Any of these recommendations, but the first two in particular, are energy intensive operations. In our dataset, there is strong evidence that the energy use rise in May is attributable to buildings implementing some or all of ASHRAE’s guidance. Moreover, our data reveals that the increase in energy usage hasn’t reversed as the country moved past shelter-in-place and as ASHRAE itself eased some of its recommendations to reflect new data. Today, with COVID-19 more likely to become endemic than eradicated, building owners face the probability that tenants will expect the air and filtration improvements they made to be permanent.

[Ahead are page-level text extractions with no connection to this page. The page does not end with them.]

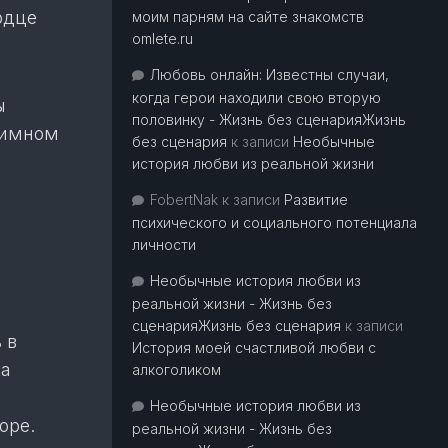
рдце
моим парням на сайте знакомств
omlete.ru
Любовь онлайн: Известны случаи,
когда герои находили свою вторую
ы
половинку - Жизнь без сценарияЖизнь
аимном
без сценария
к записи
Необычные
история любви из реальной жизни
FobertNak
к записи
Развитие
психического и социального потенциала
личности
Необычные история любви из
реальной жизни - Жизнь без
сценарияЖизнь без сценария
к записи
 в
История моей счастливой любви с
ка
алкоголиком
Необычные история любви из
оре.
реальной жизни - Жизнь без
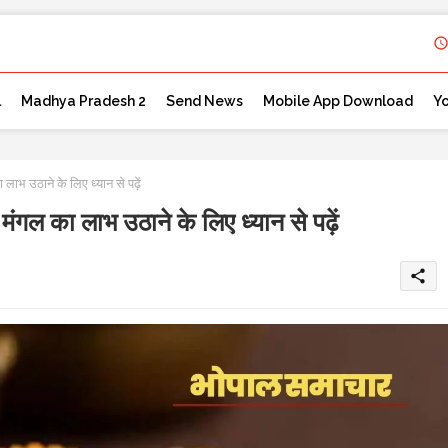
l
Madhya Pradesh 2
Send News
Mobile App Download
Y
लाभ उठाने के लिए ध्यान से पढ़ें
मंगल का लाभ उठाने के लिए ध्यान से पढ़ें
share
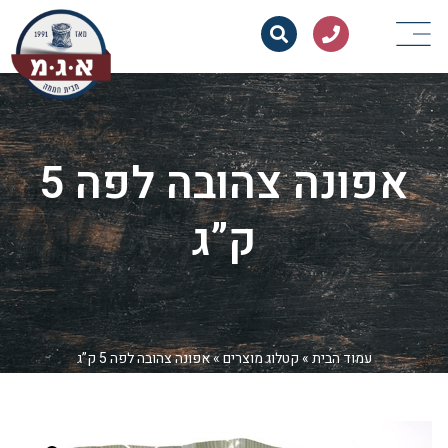
אפונה צהובה לפה 5
ק”ג
עמוד הבית
»
קטלוג מוצרים
»
אפונה צהובה לפה 5 ק”ג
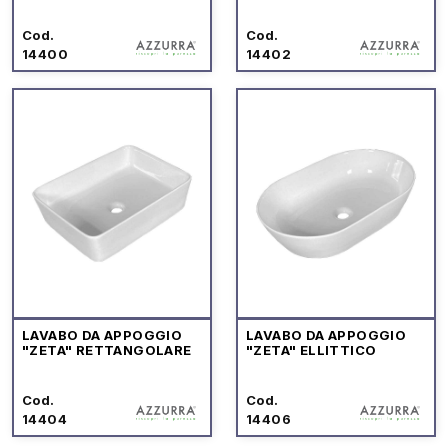
Cod.
Cod.
14400
14402
LAVABO DA APPOGGIO
LAVABO DA APPOGGIO
"ZETA" RETTANGOLARE
"ZETA" ELLITTICO
Cod.
Cod.
14404
14406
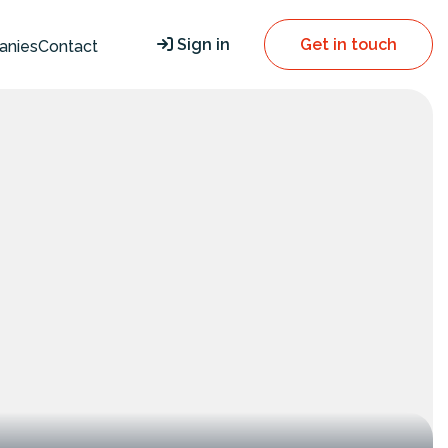
Sign in
Get in touch
anies
Contact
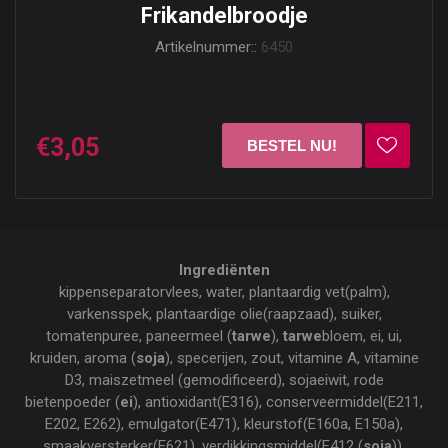
Frikandelbroodje
Artikelnummer::
6450
€3,05
Ingrediënten
kippenseparatorvlees, water, plantaardig vet(palm),
varkensspek, plantaardige olie(raapzaad), suiker,
tomatenpuree, paneermeel (
tarwe
),
tarwe
bloem, ei, ui,
kruiden, aroma (
soja
), specerijen, zout, vitamine A, vitamine
D3, maiszetmeel (gemodificeerd), sojaeiwit, rode
bietenpoeder (
ei
), antioxidant(E316), conserveermiddel(E211,
E202, E262), emulgator(E471), kleurstof(E160a, E150a),
smaakversterker(E621), verdikkingsmiddel(E412 (
soja
)),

This has serious implications for building carbon bottom lines and emissions – to the tune of billions of dollars and an additional tens of millions of metric tons nationally – as occupancy levels return to normal levels.

The Coming Billion Dollar Question

As occupancy rebounds, electricity use in buildings are projected to eclipse pre-COVID levels. If the current trend holds, buildings will be using as much electricity as they were prior to COVID when occupancy levels are at just 62%, which seems increasingly likely as early as Q4.

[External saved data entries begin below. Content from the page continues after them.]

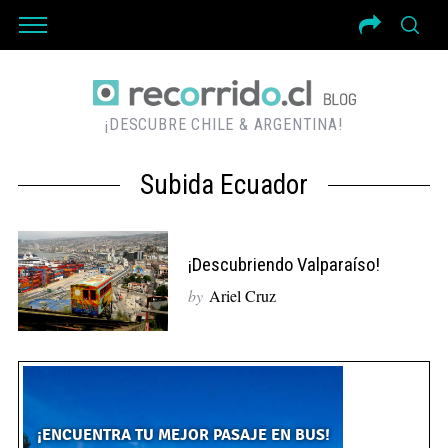
¡DESCUBRE CHILE & ARGENTINA!
Subida Ecuador
¡Descubriendo Valparaíso!
by
Ariel Cruz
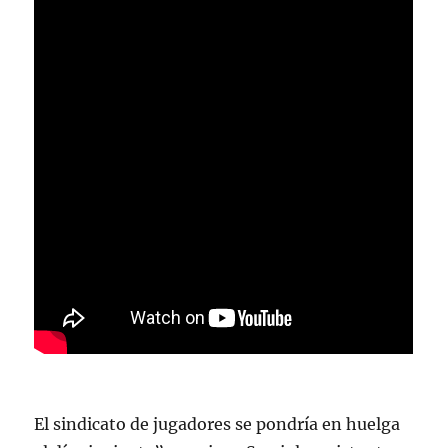
El sindicato de jugadores se pondría en huelga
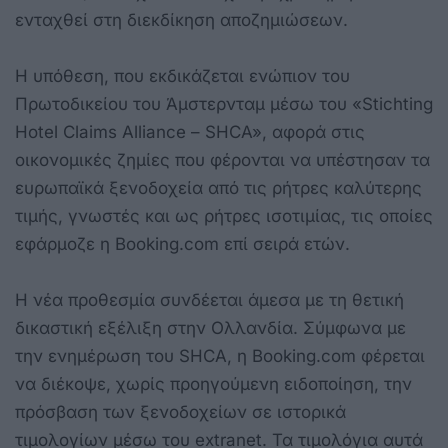
ενταχθεί στη διεκδίκηση αποζημιώσεων.
Η υπόθεση, που εκδικάζεται ενώπιον του
Πρωτοδικείου του Άμστερνταμ μέσω του «Stichting
Hotel Claims Alliance – SHCA», αφορά στις
οικονομικές ζημίες που φέρονται να υπέστησαν τα
ευρωπαϊκά ξενοδοχεία από τις ρήτρες καλύτερης
τιμής, γνωστές και ως ρήτρες ισοτιμίας, τις οποίες
εφάρμοζε η Booking.com επί σειρά ετών.
Η νέα προθεσμία συνδέεται άμεσα με τη θετική
δικαστική εξέλιξη στην Ολλανδία. Σύμφωνα με
την ενημέρωση του SHCA, η Booking.com φέρεται
να διέκοψε, χωρίς προηγούμενη ειδοποίηση, την
πρόσβαση των ξενοδοχείων σε ιστορικά
τιμολoγίων μέσω του extranet. Τα τιμολόγια αυτά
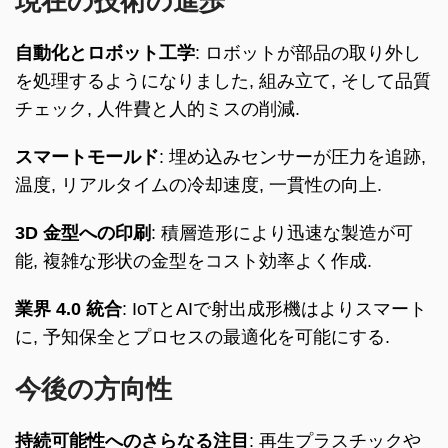
現在の技術の進歩
自動化とロボット工学
: ロボットが部品の取り外し
を処理するようになりました, 組み立て, そして品質
チェック, 人件費と人的ミスの削減.
スマートモールド
: 埋め込みセンサーが圧力を追跡,
温度, リアルタイムの冷却速度, 一貫性の向上.
3D 金型への印刷
: 積層造形により迅速な製造が可
能, 複雑な形状の金型をコスト効率よく作成.
業界 4.0 統合
: IoTとAIで射出成形機はよりスマート
に, 予知保全とプロセスの最適化を可能にする.
今後の方向性
持続可能性へのさらなる注目
: 再生プラスチックや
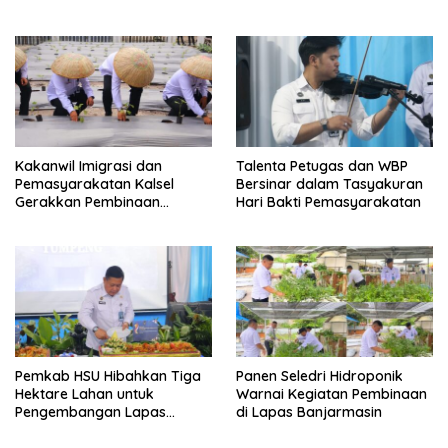
Seminar Evaluasi Aktualisasi
Latsar 2026
Kakanwil Imigrasi dan
Talenta Petugas dan WBP
Pemasyarakatan Kalsel
Bersinar dalam Tasyakuran
Gerakkan Pembinaan
Hari Bakti Pemasyarakatan
Pertanian di Lapas
Banjarmasin
Pemkab HSU Hibahkan Tiga
Panen Seledri Hidroponik
Hektare Lahan untuk
Warnai Kegiatan Pembinaan
Pengembangan Lapas
di Lapas Banjarmasin
Amuntai pada Tasyakuran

If buildings return all the way to pre-COVID occupancy levels, they may end up using 110% of pre-COVID energy levels. While energy costs are highly variable, using a standard (“blended”) method to estimating rates per kWh reveals that the excess energy could cost US building owners $5.2bn nationally each year.

office energy use vs occupancy covid table

In an increasingly competitive, cost-conscious environment, this is more than most building owners can withstand. Whether they absorb the costs or seek to pass them on to tenants who have more choices than they’ve had in a decade, it has the potential to push already struggling firms deeper underwater.

Thankfully, owners have clear options to proactively manage this increase in energy consumption while maintaining air flow and ventilation up to tenant expectations. Our analysis suggests the following steps for building owners and their operating teams:

  • Use this period of lower than normal occupancy as an opportunity to fine tune building systems, establish new baseline performance metrics, and root out anomalous operations.
  • Review the latest industry guidance from ASHRAE and others to ensure operations have been adjusted appropriately following revisions over the past six months that de-emphasize extended HVAC runtime in favor of local filtration and distancing.
  • Adopt a consistent portfolio-wide approach to monitoring building performance that empowers operators to run buildings optimally and provides energy and sustainability teams with the data they need to demonstrate progress to investors and the market.
  • Engage tenants to understand the type of assurance and experience their employees will require to re-enter the space following updated CDC guidelines for fully-vaccinated people.

Taking steps like those above will help distinguish the firms who rise to the top of the new normal from everyone else. The static nature of pre-COVID operations can no longer be taken for granted; action now could change the relationship between occupancy and electricity consumption before massive costs are incurred.